── STORED DATA ──

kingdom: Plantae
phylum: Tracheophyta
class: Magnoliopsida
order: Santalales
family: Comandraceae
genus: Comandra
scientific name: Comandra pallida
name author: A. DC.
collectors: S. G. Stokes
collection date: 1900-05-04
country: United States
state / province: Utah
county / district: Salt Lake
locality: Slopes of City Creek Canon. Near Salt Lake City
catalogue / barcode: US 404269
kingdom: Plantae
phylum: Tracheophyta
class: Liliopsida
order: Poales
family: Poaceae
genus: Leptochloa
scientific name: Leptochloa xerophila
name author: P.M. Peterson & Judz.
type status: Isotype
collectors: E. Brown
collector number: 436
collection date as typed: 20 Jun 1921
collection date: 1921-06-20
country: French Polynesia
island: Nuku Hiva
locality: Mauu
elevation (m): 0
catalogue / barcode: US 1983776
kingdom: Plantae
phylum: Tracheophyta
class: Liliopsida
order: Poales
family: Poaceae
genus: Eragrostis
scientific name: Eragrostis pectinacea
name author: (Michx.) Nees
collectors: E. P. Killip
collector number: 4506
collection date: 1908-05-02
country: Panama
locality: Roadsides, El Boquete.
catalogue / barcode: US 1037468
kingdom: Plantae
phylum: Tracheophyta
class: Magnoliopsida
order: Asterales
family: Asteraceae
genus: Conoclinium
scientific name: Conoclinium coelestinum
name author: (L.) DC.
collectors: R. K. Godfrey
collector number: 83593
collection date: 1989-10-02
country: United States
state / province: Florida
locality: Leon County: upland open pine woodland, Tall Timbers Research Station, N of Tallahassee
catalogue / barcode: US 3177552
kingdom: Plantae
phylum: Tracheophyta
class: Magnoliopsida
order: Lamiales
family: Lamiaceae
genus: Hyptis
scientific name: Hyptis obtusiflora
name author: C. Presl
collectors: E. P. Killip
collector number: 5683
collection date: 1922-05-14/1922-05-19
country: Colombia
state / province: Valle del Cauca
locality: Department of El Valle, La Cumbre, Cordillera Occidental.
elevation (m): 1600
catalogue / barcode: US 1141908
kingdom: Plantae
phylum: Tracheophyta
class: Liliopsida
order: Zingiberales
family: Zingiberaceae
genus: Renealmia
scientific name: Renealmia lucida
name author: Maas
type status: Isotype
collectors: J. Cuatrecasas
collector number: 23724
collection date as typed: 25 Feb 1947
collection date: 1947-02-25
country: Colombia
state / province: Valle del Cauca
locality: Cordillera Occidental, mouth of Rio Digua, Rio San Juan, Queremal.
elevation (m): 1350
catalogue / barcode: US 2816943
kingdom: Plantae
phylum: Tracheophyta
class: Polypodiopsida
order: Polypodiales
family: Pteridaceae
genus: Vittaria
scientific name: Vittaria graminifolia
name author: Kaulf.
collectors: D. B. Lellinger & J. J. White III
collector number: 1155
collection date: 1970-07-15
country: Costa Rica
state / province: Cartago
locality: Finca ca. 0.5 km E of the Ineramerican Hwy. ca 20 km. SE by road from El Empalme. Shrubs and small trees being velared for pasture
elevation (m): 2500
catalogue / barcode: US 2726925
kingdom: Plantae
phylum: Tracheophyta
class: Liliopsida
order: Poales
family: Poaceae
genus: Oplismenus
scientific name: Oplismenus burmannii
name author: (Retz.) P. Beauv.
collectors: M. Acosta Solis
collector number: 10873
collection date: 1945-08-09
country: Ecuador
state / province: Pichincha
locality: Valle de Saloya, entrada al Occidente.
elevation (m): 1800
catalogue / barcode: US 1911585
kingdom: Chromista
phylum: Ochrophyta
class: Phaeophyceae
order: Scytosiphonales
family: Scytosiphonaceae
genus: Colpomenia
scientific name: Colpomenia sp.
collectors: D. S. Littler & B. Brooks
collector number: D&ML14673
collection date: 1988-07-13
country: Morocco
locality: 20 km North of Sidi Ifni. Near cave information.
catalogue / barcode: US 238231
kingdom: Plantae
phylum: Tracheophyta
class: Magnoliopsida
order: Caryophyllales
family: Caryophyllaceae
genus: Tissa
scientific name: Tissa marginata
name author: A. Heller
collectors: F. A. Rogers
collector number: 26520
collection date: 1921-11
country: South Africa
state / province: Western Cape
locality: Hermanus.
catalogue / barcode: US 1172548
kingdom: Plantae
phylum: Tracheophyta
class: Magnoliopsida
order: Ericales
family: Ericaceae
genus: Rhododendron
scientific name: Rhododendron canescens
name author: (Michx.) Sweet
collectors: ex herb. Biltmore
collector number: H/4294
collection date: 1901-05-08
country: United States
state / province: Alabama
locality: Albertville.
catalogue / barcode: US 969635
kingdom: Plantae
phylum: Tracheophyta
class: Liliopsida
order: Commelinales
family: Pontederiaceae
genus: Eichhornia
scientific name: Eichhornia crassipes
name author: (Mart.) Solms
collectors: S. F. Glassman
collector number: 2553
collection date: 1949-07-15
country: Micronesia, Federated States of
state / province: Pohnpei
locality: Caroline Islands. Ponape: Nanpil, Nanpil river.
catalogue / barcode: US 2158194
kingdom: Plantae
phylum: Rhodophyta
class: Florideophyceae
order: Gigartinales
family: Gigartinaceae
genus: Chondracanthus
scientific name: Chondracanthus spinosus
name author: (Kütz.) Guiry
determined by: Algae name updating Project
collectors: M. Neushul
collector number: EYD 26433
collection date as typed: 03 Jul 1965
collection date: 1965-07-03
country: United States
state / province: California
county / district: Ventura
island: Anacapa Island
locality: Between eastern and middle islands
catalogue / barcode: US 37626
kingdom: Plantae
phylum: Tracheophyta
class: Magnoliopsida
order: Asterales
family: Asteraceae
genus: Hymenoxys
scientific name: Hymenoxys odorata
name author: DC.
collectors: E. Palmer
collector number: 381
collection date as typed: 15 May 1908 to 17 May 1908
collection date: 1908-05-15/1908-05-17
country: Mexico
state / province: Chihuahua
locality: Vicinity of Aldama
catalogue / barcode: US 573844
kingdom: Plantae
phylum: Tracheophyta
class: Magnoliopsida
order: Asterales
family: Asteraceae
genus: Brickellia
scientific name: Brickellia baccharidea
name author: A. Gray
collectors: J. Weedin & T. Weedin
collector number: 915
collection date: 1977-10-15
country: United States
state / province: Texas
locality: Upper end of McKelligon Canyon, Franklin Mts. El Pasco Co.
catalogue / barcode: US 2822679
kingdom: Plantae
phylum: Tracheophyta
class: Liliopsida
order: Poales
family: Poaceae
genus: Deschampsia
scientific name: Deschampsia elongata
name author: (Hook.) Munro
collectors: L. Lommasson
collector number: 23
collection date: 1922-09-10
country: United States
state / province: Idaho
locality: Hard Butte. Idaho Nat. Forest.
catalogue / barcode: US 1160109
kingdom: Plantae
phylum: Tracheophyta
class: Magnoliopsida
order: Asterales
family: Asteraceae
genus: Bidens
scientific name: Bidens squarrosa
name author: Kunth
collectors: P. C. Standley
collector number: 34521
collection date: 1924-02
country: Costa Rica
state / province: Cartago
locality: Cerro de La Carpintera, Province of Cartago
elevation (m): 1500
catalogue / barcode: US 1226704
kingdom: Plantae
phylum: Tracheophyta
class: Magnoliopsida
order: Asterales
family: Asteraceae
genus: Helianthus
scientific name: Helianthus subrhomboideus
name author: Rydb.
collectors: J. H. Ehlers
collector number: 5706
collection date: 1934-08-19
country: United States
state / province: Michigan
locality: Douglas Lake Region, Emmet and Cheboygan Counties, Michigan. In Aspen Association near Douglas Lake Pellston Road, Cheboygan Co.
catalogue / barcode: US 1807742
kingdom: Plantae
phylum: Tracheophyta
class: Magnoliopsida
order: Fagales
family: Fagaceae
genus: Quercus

───

DO THIS: Copy out all of the lines above word for word, from the first to the last.

FINISHED TASK:
kingdom: Plantae
phylum: Tracheophyta
class: Magnoliopsida
order: Santalales
family: Comandraceae
genus: Comandra
scientific name: Comandra pallida
name author: A. DC.
collectors: S. G. Stokes
collection date: 1900-05-04
country: United States
state / province: Utah
county / district: Salt Lake
locality: Slopes of City Creek Canon. Near Salt Lake City
catalogue / barcode: US 404269
kingdom: Plantae
phylum: Tracheophyta
class: Liliopsida
order: Poales
family: Poaceae
genus: Leptochloa
scientific name: Leptochloa xerophila
name author: P.M. Peterson & Judz.
type status: Isotype
collectors: E. Brown
collector number: 436
collection date as typed: 20 Jun 1921
collection date: 1921-06-20
country: French Polynesia
island: Nuku Hiva
locality: Mauu
elevation (m): 0
catalogue / barcode: US 1983776
kingdom: Plantae
phylum: Tracheophyta
class: Liliopsida
order: Poales
family: Poaceae
genus: Eragrostis
scientific name: Eragrostis pectinacea
name author: (Michx.) Nees
collectors: E. P. Killip
collector number: 4506
collection date: 1908-05-02
country: Panama
locality: Roadsides, El Boquete.
catalogue / barcode: US 1037468
kingdom: Plantae
phylum: Tracheophyta
class: Magnoliopsida
order: Asterales
family: Asteraceae
genus: Conoclinium
scientific name: Conoclinium coelestinum
name author: (L.) DC.
collectors: R. K. Godfrey
collector number: 83593
collection date: 1989-10-02
country: United States
state / province: Florida
locality: Leon County: upland open pine woodland, Tall Timbers Research Station, N of Tallahassee
catalogue / barcode: US 3177552
kingdom: Plantae
phylum: Tracheophyta
class: Magnoliopsida
order: Lamiales
family: Lamiaceae
genus: Hyptis
scientific name: Hyptis obtusiflora
name author: C. Presl
collectors: E. P. Killip
collector number: 5683
collection date: 1922-05-14/1922-05-19
country: Colombia
state / province: Valle del Cauca
locality: Department of El Valle, La Cumbre, Cordillera Occidental.
elevation (m): 1600
catalogue / barcode: US 1141908
kingdom: Plantae
phylum: Tracheophyta
class: Liliopsida
order: Zingiberales
family: Zingiberaceae
genus: Renealmia
scientific name: Renealmia lucida
name author: Maas
type status: Isotype
collectors: J. Cuatrecasas
collector number: 23724
collection date as typed: 25 Feb 1947
collection date: 1947-02-25
country: Colombia
state / province: Valle del Cauca
locality: Cordillera Occidental, mouth of Rio Digua, Rio San Juan, Queremal.
elevation (m): 1350
catalogue / barcode: US 2816943
kingdom: Plantae
phylum: Tracheophyta
class: Polypodiopsida
order: Polypodiales
family: Pteridaceae
genus: Vittaria
scientific name: Vittaria graminifolia
name author: Kaulf.
collectors: D. B. Lellinger & J. J. White III
collector number: 1155
collection date: 1970-07-15
country: Costa Rica
state / province: Cartago
locality: Finca ca. 0.5 km E of the Ineramerican Hwy. ca 20 km. SE by road from El Empalme. Shrubs and small trees being velared for pasture
elevation (m): 2500
catalogue / barcode: US 2726925
kingdom: Plantae
phylum: Tracheophyta
class: Liliopsida
order: Poales
family: Poaceae
genus: Oplismenus
scientific name: Oplismenus burmannii
name author: (Retz.) P. Beauv.
collectors: M. Acosta Solis
collector number: 10873
collection date: 1945-08-09
country: Ecuador
state / province: Pichincha
locality: Valle de Saloya, entrada al Occidente.
elevation (m): 1800
catalogue / barcode: US 1911585
kingdom: Chromista
phylum: Ochrophyta
class: Phaeophyceae
order: Scytosiphonales
family: Scytosiphonaceae
genus: Colpomenia
scientific name: Colpomenia sp.
collectors: D. S. Littler & B. Brooks
collector number: D&ML14673
collection date: 1988-07-13
country: Morocco
locality: 20 km North of Sidi Ifni. Near cave information.
catalogue / barcode: US 238231
kingdom: Plantae
phylum: Tracheophyta
class: Magnoliopsida
order: Caryophyllales
family: Caryophyllaceae
genus: Tissa
scientific name: Tissa marginata
name author: A. Heller
collectors: F. A. Rogers
collector number: 26520
collection date: 1921-11
country: South Africa
state / province: Western Cape
locality: Hermanus.
catalogue / barcode: US 1172548
kingdom: Plantae
phylum: Tracheophyta
class: Magnoliopsida
order: Ericales
family: Ericaceae
genus: Rhododendron
scientific name: Rhododendron canescens
name author: (Michx.) Sweet
collectors: ex herb. Biltmore
collector number: H/4294
collection date: 1901-05-08
country: United States
state / province: Alabama
locality: Albertville.
catalogue / barcode: US 969635
kingdom: Plantae
phylum: Tracheophyta
class: Liliopsida
order: Commelinales
family: Pontederiaceae
genus: Eichhornia
scientific name: Eichhornia crassipes
name author: (Mart.) Solms
collectors: S. F. Glassman
collector number: 2553
collection date: 1949-07-15
country: Micronesia, Federated States of
state / province: Pohnpei
locality: Caroline Islands. Ponape: Nanpil, Nanpil river.
catalogue / barcode: US 2158194
kingdom: Plantae
phylum: Rhodophyta
class: Florideophyceae
order: Gigartinales
family: Gigartinaceae
genus: Chondracanthus
scientific name: Chondracanthus spinosus
name author: (Kütz.) Guiry
determined by: Algae name updating Project
collectors: M. Neushul
collector number: EYD 26433
collection date as typed: 03 Jul 1965
collection date: 1965-07-03
country: United States
state / province: California
county / district: Ventura
island: Anacapa Island
locality: Between eastern and middle islands
catalogue / barcode: US 37626
kingdom: Plantae
phylum: Tracheophyta
class: Magnoliopsida
order: Asterales
family: Asteraceae
genus: Hymenoxys
scientific name: Hymenoxys odorata
name author: DC.
collectors: E. Palmer
collector number: 381
collection date as typed: 15 May 1908 to 17 May 1908
collection date: 1908-05-15/1908-05-17
country: Mexico
state / province: Chihuahua
locality: Vicinity of Aldama
catalogue / barcode: US 573844
kingdom: Plantae
phylum: Tracheophyta
class: Magnoliopsida
order: Asterales
family: Asteraceae
genus: Brickellia
scientific name: Brickellia baccharidea
name author: A. Gray
collectors: J. Weedin & T. Weedin
collector number: 915
collection date: 1977-10-15
country: United States
state / province: Texas
locality: Upper end of McKelligon Canyon, Franklin Mts. El Pasco Co.
catalogue / barcode: US 2822679
kingdom: Plantae
phylum: Tracheophyta
class: Liliopsida
order: Poales
family: Poaceae
genus: Deschampsia
scientific name: Deschampsia elongata
name author: (Hook.) Munro
collectors: L. Lommasson
collector number: 23
collection date: 1922-09-10
country: United States
state / province: Idaho
locality: Hard Butte. Idaho Nat. Forest.
catalogue / barcode: US 1160109
kingdom: Plantae
phylum: Tracheophyta
class: Magnoliopsida
order: Asterales
family: Asteraceae
genus: Bidens
scientific name: Bidens squarrosa
name author: Kunth
collectors: P. C. Standley
collector number: 34521
collection date: 1924-02
country: Costa Rica
state / province: Cartago
locality: Cerro de La Carpintera, Province of Cartago
elevation (m): 1500
catalogue / barcode: US 1226704
kingdom: Plantae
phylum: Tracheophyta
class: Magnoliopsida
order: Asterales
family: Asteraceae
genus: Helianthus
scientific name: Helianthus subrhomboideus
name author: Rydb.
collectors: J. H. Ehlers
collector number: 5706
collection date: 1934-08-19
country: United States
state / province: Michigan
locality: Douglas Lake Region, Emmet and Cheboygan Counties, Michigan. In Aspen Association near Douglas Lake Pellston Road, Cheboygan Co.
catalogue / barcode: US 1807742
kingdom: Plantae
phylum: Tracheophyta
class: Magnoliopsida
order: Fagales
family: Fagaceae
genus: Quercus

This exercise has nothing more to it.